Secondly, he steered the 39-day protest against illegal land grabbing of about 40,000 acre of land in and around Bengaluru. The AT Ramaswamy Committee report had suggested jail for culprits who had issued bogus title deeds to distribute the land arbitrarily. After Doreswamy spearheaded the cause, special courts were set up to oversee legislative proceedings in this case.
Lastly, Bengaluru’s most loved freedom fighter also led from the front while demanding egalitarian distribution of land to distressed farmers.
We have lived in poverty for 70 years now. And farmer suicides go on unabashedly. It’s not enough to just take the responsibility to feed them; the government needs to figure out a way to make them financially sustainable in the long run. In the same context, I threatened to lock down the winter Assembly session in Belguam if a discussion on poverty was not taken up. They had to oblige because it is difficult to not take me seriously, he says.

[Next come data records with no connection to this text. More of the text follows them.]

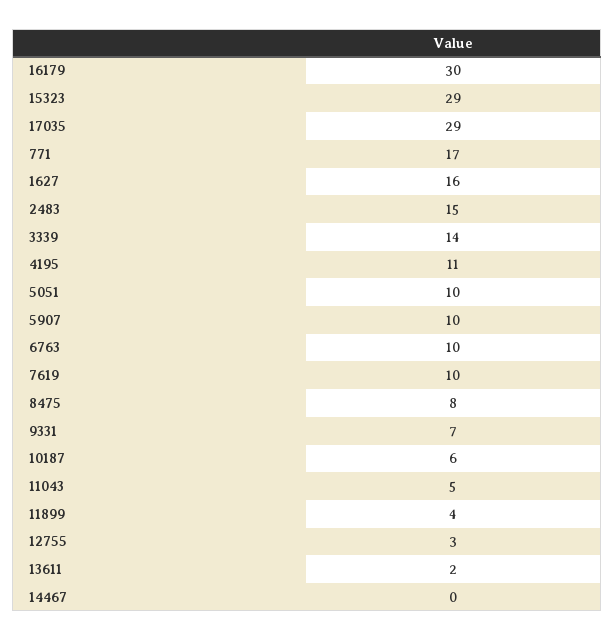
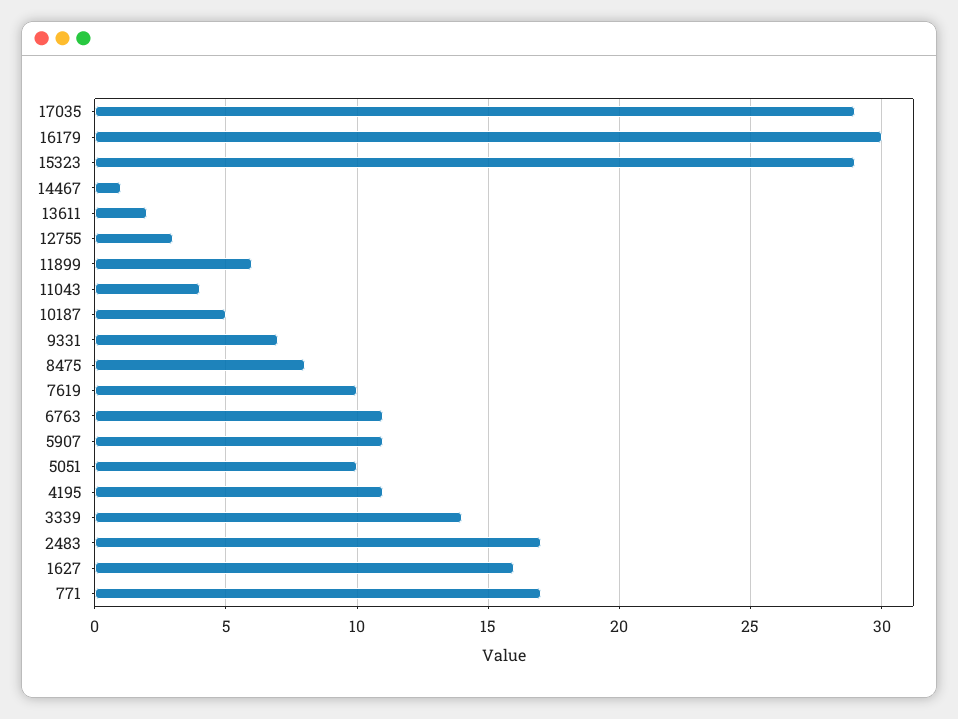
  {
    "16179": 30,
    "15323": 29,
    "17035": 29,
    "771": 17,
    "1627": 16,
-   "2483": 15,
+   "2483": 17,
    "3339": 14,
    "4195": 11,
    "5051": 10,
-   "5907": 10,
+   "5907": 11,
-   "6763": 10,
+   "6763": 11,
    "7619": 10,
    "8475": 8,
    "9331": 7,
-   "10187": 6,
+   "10187": 5,
-   "11043": 5,
+   "11043": 4,
-   "11899": 4,
+   "11899": 6,
    "12755": 3,
    "13611": 2,
-   "14467": 0
+   "14467": 1
  }

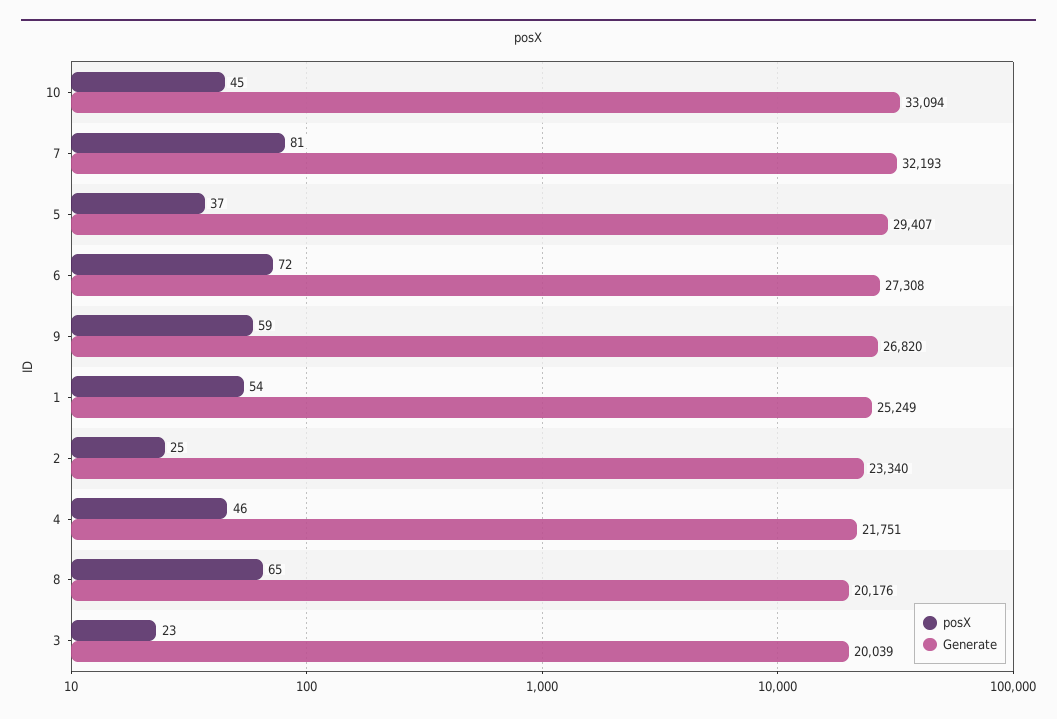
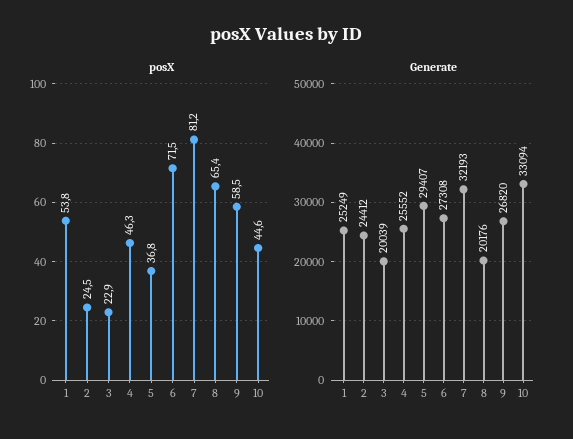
  {
    "posX": {
      "10": 44.6,
      "7": 81.2,
      "5": 36.8,
      "6": 71.5,
      "9": 58.5,
      "1": 53.8,
      "2": 24.5,
      "4": 46.3,
      "8": 65.4,
      "3": 22.9
    },
    "Generate": {
      "10": 33094,
      "7": 32193,
      "5": 29407,
      "6": 27308,
      "9": 26820,
      "1": 25249,
-     "2": 23340,
+     "2": 24412,
-     "4": 21751,
+     "4": 25552,
      "8": 20176,
      "3": 20039
    }
  }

Doreswamy’s definition of an ideal social worker
Ask him who an ideal social worker is, and Doreswamy briefly explains in pointers: “Someone who is not materialistic, power hungry, fearful, dependent and revengeful. Today’s social workers are in search of causes without any conviction to follow through. Their one-day protests are mostly for publicity and are not rooted in genuine societal concern. This should stop, we can’t win some battles by protesting alone,” he concludes.